Schoolmeester also cited the division’s Medicaid Services Manual on proper procedure in that case, which states, “If a provider has billed a Medicaid recipient erroneously, the provider must refund the money to the recipient and bill Medicaid for the amount.”
She suggested individuals having trouble with billing reach out to the Office of Consumer Assistance. Medicaid patients can reach out to program administration.
In cases in which Romero gets involved, if a collection agency is suing a patient who had some form of medical coverage and was erroneously sent to a debt collector, “once we raise a valid defense or file an appropriate counter-claim, the underlying lawsuit will be dismissed,” Romero said.
But that outcome requires individuals to seek out legal advice or challenge the debt collections agencies on the validity of the debt.

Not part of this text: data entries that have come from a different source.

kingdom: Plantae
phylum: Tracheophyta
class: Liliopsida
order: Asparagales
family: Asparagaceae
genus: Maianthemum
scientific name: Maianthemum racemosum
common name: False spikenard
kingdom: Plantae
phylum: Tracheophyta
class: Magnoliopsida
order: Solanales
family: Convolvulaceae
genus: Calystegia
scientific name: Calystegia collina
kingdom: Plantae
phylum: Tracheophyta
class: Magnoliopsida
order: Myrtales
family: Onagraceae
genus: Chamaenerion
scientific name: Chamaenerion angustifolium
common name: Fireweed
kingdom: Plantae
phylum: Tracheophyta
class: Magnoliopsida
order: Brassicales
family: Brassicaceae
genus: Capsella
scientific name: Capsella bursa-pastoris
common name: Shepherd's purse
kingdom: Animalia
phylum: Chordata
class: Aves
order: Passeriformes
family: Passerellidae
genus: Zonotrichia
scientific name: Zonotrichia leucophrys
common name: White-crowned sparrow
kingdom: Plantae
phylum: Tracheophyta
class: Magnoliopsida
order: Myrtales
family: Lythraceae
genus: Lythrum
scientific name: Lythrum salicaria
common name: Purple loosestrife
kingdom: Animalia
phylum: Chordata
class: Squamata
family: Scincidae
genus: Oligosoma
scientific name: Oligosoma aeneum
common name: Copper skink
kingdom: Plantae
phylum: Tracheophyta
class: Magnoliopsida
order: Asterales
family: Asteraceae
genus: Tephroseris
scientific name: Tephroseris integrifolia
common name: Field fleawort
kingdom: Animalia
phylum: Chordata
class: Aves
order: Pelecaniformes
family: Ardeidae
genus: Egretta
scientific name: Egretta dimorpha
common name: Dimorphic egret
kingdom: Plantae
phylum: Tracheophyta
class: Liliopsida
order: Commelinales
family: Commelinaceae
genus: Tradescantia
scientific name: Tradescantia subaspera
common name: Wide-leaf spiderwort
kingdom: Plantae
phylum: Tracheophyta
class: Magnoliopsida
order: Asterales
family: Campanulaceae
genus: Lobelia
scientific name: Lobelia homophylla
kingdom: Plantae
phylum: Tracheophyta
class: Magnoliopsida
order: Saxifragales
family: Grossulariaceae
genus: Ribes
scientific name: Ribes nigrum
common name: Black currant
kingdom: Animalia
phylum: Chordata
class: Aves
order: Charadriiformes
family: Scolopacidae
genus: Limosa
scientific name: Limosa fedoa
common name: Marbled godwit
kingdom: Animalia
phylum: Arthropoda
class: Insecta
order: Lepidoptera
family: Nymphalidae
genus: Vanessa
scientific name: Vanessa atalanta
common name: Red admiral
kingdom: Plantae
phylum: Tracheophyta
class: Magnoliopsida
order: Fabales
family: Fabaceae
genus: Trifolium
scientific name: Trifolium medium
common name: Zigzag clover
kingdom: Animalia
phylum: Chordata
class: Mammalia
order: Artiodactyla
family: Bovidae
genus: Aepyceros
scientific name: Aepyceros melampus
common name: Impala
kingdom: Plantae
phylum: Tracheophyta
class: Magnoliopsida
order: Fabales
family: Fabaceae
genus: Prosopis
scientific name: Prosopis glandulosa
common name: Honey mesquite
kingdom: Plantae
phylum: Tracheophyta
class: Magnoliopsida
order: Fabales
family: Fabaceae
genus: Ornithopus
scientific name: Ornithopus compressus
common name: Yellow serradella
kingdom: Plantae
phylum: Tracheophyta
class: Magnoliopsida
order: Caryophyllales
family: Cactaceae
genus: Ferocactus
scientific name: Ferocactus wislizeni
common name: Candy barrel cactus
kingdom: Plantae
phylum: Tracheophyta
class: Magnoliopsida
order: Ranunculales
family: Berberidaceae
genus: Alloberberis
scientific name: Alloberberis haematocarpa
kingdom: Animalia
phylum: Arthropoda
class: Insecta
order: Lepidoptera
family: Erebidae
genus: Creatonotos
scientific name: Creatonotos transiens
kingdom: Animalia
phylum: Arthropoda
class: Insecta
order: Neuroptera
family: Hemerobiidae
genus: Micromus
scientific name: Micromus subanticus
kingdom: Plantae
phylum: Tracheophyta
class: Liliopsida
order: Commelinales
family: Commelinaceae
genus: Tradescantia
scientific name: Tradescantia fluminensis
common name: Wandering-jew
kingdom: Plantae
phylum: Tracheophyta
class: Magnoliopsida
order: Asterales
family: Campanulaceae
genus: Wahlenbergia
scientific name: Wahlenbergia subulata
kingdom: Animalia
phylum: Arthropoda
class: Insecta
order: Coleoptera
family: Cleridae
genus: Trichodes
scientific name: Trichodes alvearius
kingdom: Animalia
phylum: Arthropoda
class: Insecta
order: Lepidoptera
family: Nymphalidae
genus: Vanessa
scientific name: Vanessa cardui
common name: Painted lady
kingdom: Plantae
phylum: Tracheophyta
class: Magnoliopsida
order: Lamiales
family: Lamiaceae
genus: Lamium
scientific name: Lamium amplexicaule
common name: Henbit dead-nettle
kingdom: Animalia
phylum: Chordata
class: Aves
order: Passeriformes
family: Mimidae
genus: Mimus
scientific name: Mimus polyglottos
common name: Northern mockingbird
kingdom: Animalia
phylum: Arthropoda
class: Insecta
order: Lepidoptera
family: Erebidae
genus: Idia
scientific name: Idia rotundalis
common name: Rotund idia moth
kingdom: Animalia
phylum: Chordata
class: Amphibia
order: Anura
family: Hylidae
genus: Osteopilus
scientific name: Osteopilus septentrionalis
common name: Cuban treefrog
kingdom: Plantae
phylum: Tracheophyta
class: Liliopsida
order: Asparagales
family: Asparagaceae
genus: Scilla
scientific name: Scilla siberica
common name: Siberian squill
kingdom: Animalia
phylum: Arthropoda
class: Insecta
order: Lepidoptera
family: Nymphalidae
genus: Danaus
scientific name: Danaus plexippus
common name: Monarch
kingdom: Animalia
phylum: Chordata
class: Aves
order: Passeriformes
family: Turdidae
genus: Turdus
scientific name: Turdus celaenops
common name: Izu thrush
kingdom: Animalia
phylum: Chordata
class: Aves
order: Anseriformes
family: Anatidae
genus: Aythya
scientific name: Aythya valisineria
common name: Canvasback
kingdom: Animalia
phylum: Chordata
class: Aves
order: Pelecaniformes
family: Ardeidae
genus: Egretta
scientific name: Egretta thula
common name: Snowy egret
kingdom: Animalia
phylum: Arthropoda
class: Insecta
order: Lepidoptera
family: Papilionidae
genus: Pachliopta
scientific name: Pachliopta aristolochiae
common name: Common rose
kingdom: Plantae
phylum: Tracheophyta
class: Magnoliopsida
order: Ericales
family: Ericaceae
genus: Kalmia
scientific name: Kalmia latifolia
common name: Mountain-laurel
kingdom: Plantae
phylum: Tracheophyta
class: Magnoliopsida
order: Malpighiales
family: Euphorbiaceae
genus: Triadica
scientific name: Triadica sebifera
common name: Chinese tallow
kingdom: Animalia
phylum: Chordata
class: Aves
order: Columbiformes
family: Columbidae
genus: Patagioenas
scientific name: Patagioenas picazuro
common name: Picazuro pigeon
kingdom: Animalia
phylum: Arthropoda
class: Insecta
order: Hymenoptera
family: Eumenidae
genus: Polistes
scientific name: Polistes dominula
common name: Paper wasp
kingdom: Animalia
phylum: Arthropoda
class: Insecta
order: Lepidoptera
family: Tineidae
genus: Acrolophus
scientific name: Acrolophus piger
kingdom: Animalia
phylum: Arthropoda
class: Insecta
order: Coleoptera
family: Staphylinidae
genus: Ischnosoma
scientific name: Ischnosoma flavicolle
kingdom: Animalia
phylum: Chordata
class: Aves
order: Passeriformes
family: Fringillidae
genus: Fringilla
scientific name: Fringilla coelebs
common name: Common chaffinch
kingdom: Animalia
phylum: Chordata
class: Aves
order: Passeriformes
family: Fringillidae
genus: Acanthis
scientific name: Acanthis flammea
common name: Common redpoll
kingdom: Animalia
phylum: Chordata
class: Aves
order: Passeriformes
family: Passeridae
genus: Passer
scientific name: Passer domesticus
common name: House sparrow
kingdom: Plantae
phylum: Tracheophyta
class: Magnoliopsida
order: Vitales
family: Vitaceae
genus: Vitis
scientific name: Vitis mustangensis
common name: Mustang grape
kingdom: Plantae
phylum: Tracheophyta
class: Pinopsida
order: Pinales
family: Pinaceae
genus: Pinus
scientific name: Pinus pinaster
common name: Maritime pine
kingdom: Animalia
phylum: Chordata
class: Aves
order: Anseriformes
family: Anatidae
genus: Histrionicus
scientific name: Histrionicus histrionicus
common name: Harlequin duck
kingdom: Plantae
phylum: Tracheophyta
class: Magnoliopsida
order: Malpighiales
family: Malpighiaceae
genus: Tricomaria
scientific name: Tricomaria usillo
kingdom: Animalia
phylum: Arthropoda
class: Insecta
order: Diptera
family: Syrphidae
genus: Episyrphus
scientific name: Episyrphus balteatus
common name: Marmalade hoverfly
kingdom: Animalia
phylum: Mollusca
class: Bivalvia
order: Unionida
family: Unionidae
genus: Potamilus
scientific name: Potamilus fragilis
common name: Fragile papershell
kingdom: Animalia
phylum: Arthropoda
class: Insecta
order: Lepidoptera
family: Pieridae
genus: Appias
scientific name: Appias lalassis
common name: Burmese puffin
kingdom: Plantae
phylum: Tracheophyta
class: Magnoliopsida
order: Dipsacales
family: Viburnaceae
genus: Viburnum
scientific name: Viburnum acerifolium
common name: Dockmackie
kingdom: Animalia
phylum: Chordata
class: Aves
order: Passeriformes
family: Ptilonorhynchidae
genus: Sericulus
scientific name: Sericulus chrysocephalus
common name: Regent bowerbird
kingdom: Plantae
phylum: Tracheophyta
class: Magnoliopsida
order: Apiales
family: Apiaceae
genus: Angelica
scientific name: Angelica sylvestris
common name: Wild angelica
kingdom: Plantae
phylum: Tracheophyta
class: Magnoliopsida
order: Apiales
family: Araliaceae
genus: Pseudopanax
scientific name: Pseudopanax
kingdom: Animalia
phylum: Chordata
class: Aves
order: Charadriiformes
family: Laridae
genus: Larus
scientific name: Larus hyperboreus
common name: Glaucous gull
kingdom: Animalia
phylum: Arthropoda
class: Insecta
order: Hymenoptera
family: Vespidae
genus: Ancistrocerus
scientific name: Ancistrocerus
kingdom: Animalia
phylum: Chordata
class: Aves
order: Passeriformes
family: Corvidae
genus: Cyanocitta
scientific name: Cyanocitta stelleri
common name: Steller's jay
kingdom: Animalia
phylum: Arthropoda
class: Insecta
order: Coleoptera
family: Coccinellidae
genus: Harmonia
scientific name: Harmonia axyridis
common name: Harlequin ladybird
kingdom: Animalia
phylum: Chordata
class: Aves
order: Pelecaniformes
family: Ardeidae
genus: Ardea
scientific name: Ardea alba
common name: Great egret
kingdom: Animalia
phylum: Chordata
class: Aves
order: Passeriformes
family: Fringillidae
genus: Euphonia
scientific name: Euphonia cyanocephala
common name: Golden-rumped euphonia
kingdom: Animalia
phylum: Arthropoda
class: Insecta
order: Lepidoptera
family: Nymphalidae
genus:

Amy Shogren, a representative of the Nevada Hospital Association, declined to comment on the reasons a local hospital might choose to contract with debt collectors. Shogren said she doesn’t believe the association gathers data on the specific debt collection procedures used by hospitals and that they’d likely vary according to institution.
The Valley Health System, which operates six hospitals in Southern Nevada, offers a charity care program and works with patients to establish payment plans if they can’t afford their bills, said Gretchen Papez, director of PR and media relations.
“If, after 180 days (six months) from the date on the first hospital billing statement they receive, there is no mutually agreed upon formal payment plan arranged, or the amount isn’t paid in full, their bill will go to a collection agency,” she said via email.
At county-run hospital University Medical Center, balances over $15 are sent to collections on day 121 after the first billing statement, if “payment isn’t received, a payment plan isn’t established and/or if a patient is on a payment plan and misses two or more installments,” according to an email from Chief Financial Officer Jennifer Wakem.
The hospital has financial counselors to assist patients in locating financial help, whether it’s through Medicaid, Social Security Disability, charity, Clark County Social Services, Medicare supplemental coverage, Clark County discounts or other programs.
However, the hospital said neither it nor the collection agency have an estimate of how many people went to court last year as a result of medical debt from UMC. Safeguards exist to ensure Medicaid patients aren’t sent to collections, but “it can still happen if the patient does not inform us of the coverage and/or if retro eligibility is obtained and we are not notified,” Wakem said.
If a Nevadan does go to debt collection for hospital bills, Romero suggests seeking legal representation and careful assessment of any paperwork before signing.
Some patients will sign paperwork they believe to be the structuring of a payment plan, when really, those papers are confession of judgment forms, indicating the patient has accepted liability and consented to pay.
That is a frequent occurrence in Southern Nevada, Romero said.
“I can’t even emphasize how much that happens,” she said. “People think they’re signing a payment plan when really they’re signing a confession of judgment.”